**Entries shown:**
## start

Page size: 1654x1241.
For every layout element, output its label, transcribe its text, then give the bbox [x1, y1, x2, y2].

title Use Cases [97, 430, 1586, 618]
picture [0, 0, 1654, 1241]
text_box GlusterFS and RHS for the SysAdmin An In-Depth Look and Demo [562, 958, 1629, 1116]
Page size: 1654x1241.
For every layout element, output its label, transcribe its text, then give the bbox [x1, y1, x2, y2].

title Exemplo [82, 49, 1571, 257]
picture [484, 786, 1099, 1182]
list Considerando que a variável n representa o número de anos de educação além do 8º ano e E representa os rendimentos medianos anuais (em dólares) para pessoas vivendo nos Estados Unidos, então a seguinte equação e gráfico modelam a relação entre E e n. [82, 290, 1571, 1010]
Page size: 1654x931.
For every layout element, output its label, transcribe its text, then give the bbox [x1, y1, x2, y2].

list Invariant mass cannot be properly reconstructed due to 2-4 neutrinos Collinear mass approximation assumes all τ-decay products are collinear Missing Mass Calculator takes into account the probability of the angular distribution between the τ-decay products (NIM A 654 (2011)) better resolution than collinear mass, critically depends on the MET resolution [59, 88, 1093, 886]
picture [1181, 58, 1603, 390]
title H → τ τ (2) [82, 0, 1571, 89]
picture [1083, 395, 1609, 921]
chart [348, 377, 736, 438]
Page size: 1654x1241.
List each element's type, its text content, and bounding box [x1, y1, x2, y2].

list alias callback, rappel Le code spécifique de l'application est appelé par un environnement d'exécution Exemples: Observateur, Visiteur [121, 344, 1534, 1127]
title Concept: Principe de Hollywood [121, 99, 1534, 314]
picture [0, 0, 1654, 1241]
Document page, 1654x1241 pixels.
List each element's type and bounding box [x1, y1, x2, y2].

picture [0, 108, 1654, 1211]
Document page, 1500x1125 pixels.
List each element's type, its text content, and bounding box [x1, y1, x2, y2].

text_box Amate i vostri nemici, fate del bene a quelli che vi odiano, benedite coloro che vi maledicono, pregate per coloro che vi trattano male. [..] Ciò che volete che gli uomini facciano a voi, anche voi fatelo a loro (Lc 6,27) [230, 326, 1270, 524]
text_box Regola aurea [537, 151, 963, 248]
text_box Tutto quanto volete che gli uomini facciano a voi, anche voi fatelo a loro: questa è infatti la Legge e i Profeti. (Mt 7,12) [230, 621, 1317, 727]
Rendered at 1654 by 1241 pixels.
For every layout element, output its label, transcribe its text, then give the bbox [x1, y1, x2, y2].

## end

**Instructions to follow:** Echo the lines of the records starting at the beginning and ending at the line that contains "text_box GlusterFS and", including both ends.

**Written response:**
Page size: 1654x1241.
For every layout element, output its label, transcribe its text, then give the bbox [x1, y1, x2, y2].

title Use Cases [97, 430, 1586, 618]
picture [0, 0, 1654, 1241]
text_box GlusterFS and RHS for the SysAdmin An In-Depth Look and Demo [562, 958, 1629, 1116]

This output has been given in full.